Les onfrayistes évoquent un « staff » de leur maître. C’est naturellement une chimère. Hormis ses chroniques qu’il met
lui-même en ligne sur son site, Onfray n’a jamais rien fait gratuitement. Ce n’est ni bien ni mal. C’est ainsi que les auteurs vivent plus ou moins bien de leur plume. Encore une fois, ses
éditeurs veillent à ne pas se laisser déposséder. Quant à l’idée qu’il pourrait avoir de la considération pour ses zélateurs, là encore ces derniers rêvent. Il n’a jamais eu besoin de perroquets
quand bien même ils lui manifesteraient de l’amour. Eu égard au versant commercial de son magistère, il les verrait plutôt comme des fâcheux sans intérêt portant même préjudice tant à sa
propriété éditoriale qu’à son image intellectuelle — connaissant un peu l’intéressé, c’est d’un œil consterné qu’il lirait le contenu des pages de ce blogue consacré à son culte. Au moins
ont-ils, à la faveur de ce qu’ils vivent comme un déboire, une magistrale illustration de la défense du capitalisme selon Michel Onfray et de ce qu’il entend par « délinquance
relationnelle » — ayant été, finalement, épinglés ainsi.


 


Pareil spectacle de la déconvenue des onfrayistes corrobore, hélas, ce que je pense de ceux qui versent dans la servitude
intellectuelle — ici sous sa forme sanchopanciste — à savoir que non seulement ils ont gagné l’indifférence de celui qu’ils servent mais, de plus, l’ont méritée.


 


Au fond, je vois là très clairement, dans cet épisode, ce qui m’a toujours fait songé que Michel Onfray n’est pas un philosophe
mais un idéologue : au lieu de susciter le désir de philosopher, il suscite des passions naïves et, donc, enthousiastes, qui deviennent vite tristes chez ce type de suiveur qu’on appelle le
sympathisant. 


J’ai commencé ce commentaire par « Bonsoir » ; en réalité c’est déjà la nuit bien avancée.


Amicalement,


Frédéric

Axel Evigiran 10/04/2012 16:19


Bonjour,

Pour le BR, j’avais effectivement vu sur le forum Overblog que ça prenait en compte différents paramètres, tels le temps passé réellement sur les pages, avec la prise en compte des éventuels
copier/coller, les commentaires, etc.
Il est vrai aussi qu’il y a d’ordinaire un décalage dans le temps entre le BR affiché et la fréquentation…

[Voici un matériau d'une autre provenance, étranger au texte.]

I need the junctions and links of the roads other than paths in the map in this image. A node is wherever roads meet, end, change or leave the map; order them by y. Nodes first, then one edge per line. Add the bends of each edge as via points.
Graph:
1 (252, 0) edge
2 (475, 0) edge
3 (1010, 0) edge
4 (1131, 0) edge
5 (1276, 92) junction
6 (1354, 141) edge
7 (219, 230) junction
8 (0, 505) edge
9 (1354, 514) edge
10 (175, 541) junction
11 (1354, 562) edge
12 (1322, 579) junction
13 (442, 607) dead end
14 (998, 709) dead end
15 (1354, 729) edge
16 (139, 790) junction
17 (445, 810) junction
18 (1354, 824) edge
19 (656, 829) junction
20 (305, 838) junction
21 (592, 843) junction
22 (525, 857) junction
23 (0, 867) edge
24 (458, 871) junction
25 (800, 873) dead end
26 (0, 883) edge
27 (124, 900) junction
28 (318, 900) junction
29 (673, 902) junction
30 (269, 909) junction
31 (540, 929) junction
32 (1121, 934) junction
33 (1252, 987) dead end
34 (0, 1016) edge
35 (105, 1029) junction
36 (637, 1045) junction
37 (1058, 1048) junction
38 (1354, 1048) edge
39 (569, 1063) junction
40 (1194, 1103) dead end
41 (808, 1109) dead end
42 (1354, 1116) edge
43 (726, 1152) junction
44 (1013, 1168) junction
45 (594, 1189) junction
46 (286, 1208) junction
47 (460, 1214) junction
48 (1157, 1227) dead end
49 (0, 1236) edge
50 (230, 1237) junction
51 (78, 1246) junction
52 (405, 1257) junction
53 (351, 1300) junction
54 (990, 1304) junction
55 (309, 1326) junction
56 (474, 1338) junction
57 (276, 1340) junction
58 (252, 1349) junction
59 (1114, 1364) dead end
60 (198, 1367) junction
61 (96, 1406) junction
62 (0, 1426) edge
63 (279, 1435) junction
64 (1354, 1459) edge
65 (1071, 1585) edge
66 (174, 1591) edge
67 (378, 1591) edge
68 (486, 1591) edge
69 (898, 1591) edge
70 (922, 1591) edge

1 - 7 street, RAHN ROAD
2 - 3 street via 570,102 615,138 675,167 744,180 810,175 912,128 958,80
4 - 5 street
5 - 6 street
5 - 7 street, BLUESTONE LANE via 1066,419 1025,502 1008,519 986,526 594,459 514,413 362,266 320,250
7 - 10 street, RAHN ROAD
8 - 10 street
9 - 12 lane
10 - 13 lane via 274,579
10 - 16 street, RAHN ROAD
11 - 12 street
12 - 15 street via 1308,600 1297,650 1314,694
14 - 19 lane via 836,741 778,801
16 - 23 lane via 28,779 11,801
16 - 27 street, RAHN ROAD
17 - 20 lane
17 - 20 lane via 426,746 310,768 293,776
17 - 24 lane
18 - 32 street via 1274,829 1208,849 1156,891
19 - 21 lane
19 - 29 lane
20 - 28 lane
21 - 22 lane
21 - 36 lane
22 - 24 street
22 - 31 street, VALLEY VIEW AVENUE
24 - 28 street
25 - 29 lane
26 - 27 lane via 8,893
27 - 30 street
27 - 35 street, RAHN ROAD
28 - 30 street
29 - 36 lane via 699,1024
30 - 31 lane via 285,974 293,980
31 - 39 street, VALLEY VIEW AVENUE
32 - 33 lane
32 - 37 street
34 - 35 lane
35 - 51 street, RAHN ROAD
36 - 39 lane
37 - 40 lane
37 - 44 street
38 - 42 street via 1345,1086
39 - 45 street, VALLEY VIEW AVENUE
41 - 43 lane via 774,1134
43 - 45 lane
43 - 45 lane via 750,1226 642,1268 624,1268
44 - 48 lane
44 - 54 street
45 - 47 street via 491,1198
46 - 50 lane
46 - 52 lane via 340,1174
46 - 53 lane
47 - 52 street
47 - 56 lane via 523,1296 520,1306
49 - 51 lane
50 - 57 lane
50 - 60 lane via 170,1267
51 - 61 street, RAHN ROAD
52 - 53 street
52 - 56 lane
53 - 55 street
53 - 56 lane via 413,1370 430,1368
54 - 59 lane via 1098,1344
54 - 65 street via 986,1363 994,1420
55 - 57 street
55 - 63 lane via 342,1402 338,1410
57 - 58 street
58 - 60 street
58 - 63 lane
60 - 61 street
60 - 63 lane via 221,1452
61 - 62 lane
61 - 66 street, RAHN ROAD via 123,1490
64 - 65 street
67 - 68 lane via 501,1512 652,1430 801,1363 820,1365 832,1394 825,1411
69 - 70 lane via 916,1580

Mais j’évoquais surtout cela à titre de boutade, car au fond, ce BR a une importance tout à fait secondaire ; l’essentiel étant le plaisir pris aussi bien dans les écrits publiés que dans les
échanges et rencontres qui s’en suivent

  : ) )

Très bonne journée à vous deux

Ewa et Marc 09/04/2012 22:38


Chers Virginie et Axel,


 


Nous nous joignons aux remerciements de Constance. Nous aussi, nous sommes d’accord avec le commentateur cité par Axel, un dénommé Crocodile Dandy. :~) 


 


Concernant le blog rank, il y a un critère non négligeable à prendre en compte : le temps passé par des visiteurs sur le blog. Un amateur des fusils les plus chers du monde qui a atterri sur vos
pages par hasard, est sûrement reparti aussitôt, tandis qu’un visiteur fidèle reste, prend son temps pour regarder, lire, visionner, écouter, et cela a aussi son importance dans tous ces obscurs
et compliqués calculs. 


Nous avons également remarqué que le nombre magique du BR était en léger décalage, c’est-à-dire les hausses ou les baisses de fréquentation ne se reflètent pas forcement le lendemain sur le
niveau du BR, mais quelques jours après. 


Et puis, il y a aussi le nombre de commentaires et d’abonnés à la newsletter qui compte…, etc. Pas si simple tout ça, effectivement.


 


Bon courage et longue vie à vos deux blogs fort intéressants.